Side Bar: Let's work out the math for sorcerer empowered spell + flames of phelegothos
I want to do a fireball + firebolt sorcerer build and get the math right. I'm thinking empowered spell will be worth more damage than heightened but computing the reroll abilities is hard.
How does empowered and flames of phelogothos work together?
I think it depends whether you consider the rerolls you are doing to be "rolling damage", and whether "you must use the new rolls" overrides the text of the other ability that lets you reroll. If no to the first or yes to the second, FoP just lets you reroll 1s without counting those dice toward the CHA mod number of dice you get to reroll.
But I think it makes to allow the abilities to daisy chain: use empowered spell to reroll everything below average first, then any 1s that remain, reroll those using FoP.
Let's first ignore the limitations on the number of dice you can reroll, and work out the expected value of a single die using both abilities.
With Empowered alone, a d6 has a 1/2 chance of being rerolled, and a 1/2 chance of not being rerolled. If it's not rerolled, its expected value is 1/3 * (4 + 5 + 6) = 5. If it is rerolled, without FoP, its expected value is 3.5. So overall its expected value is 1/2 * 3.5 + 1/2 * 5 = 4.25.
With FoP alone, there's a 1/6 chance the die is a 1, and therefore gets rerolled, with an expected value of 3.5. There's a 5/6 chance it isn't, with an expected value of 1/5 * (2 + 3 + 4 + 5 + 6) = 4. So overall we get an expected value of 1/6 * 3.5 + 5/6 * 4 = 3.92.
Nesting FoP into Empowered, we get
1/2 * 3.92 + 1/2 * 5 = 4.46
But, if you're using empowered spell on a fireball, you might have more dice that are below average than you are allowed to reroll.
Suppose your CHA mod is 4.
Strictly speaking we need to consider each case separately, from 1 die below average to all 8, because conditioning on the number of dice you are rerolling changes the expected value of the remaining dice.
Dice that are rerolled have an expected value of 4.46; dice that aren't rerolled but could have been have an expected value of 5. Dice that aren't rerolled because we couldn't afford to reroll them have a really complicated expected value that depends on the number of other dice in this category, since we'll obviously reroll the lowest ones first.
The distribution of the number of dice, k, that we would want to reroll is just a binomial, with n = 8 and p = 1/2.

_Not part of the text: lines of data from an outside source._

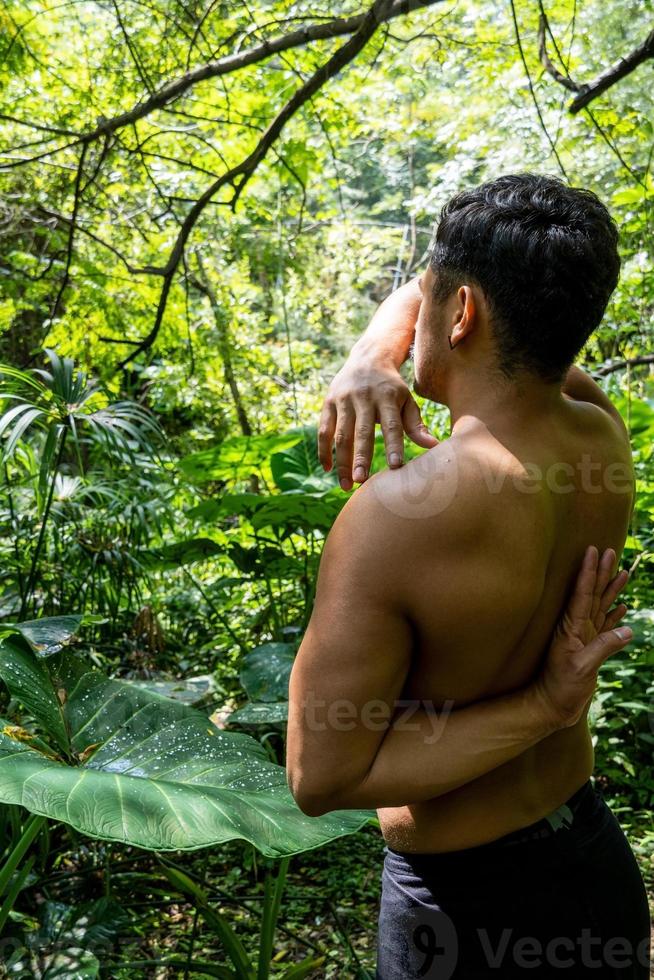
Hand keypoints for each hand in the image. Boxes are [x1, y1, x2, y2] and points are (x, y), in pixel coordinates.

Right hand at [318, 355, 437, 489]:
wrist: (368, 358)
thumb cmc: (392, 388)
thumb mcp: (406, 400)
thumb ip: (416, 425)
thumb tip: (434, 447)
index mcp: (387, 398)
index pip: (392, 425)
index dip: (394, 446)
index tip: (396, 466)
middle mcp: (364, 398)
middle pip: (362, 432)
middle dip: (361, 458)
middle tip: (361, 482)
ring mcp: (344, 400)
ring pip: (341, 434)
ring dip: (342, 461)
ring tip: (346, 486)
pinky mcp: (328, 403)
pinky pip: (324, 430)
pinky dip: (324, 450)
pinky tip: (327, 469)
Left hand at [530, 546, 631, 730]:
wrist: (552, 707)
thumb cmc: (561, 688)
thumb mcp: (582, 668)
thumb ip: (604, 648)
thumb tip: (628, 630)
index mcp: (571, 627)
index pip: (582, 593)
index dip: (588, 571)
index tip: (592, 550)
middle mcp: (576, 628)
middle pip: (592, 594)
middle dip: (601, 572)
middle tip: (610, 551)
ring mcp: (583, 637)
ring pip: (600, 607)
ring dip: (610, 589)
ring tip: (622, 571)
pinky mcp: (590, 648)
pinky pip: (605, 626)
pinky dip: (614, 615)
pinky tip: (621, 606)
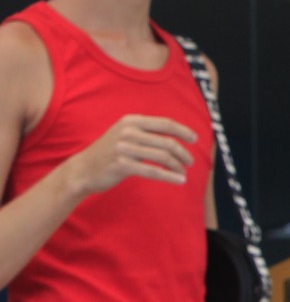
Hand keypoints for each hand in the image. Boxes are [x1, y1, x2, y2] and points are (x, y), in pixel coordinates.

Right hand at [64, 114, 197, 193]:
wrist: (83, 169)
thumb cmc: (110, 153)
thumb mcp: (125, 134)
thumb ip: (146, 132)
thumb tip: (177, 135)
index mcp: (131, 121)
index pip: (165, 123)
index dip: (183, 131)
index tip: (194, 139)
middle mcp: (128, 132)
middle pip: (167, 142)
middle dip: (183, 153)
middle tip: (190, 162)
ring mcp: (124, 148)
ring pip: (163, 157)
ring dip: (178, 166)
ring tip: (183, 172)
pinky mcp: (122, 165)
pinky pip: (153, 171)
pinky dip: (170, 177)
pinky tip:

For k = 1 through 4, the expected value of the fireball is just:
k * 4.46 + (8 - k) * 5
For k = 5, the 5th die will usually be a 3 (probability nearly 87% there is at least one, from the Binomial(5,1/3)), but will sometimes be a 2 (probability nearly 13%). So ignoring the 0.4% chance that all 5 are 1s, the 5th die has an expected value of 0.87 * 3 + 0.13 * 2 = 2.87.
Then it gets hairier, since with k = 6, we need to consider the highest die and the second highest die separately...
To be honest, it gets complex enough at that point that it seems like just doing the simulation is the easiest way to go.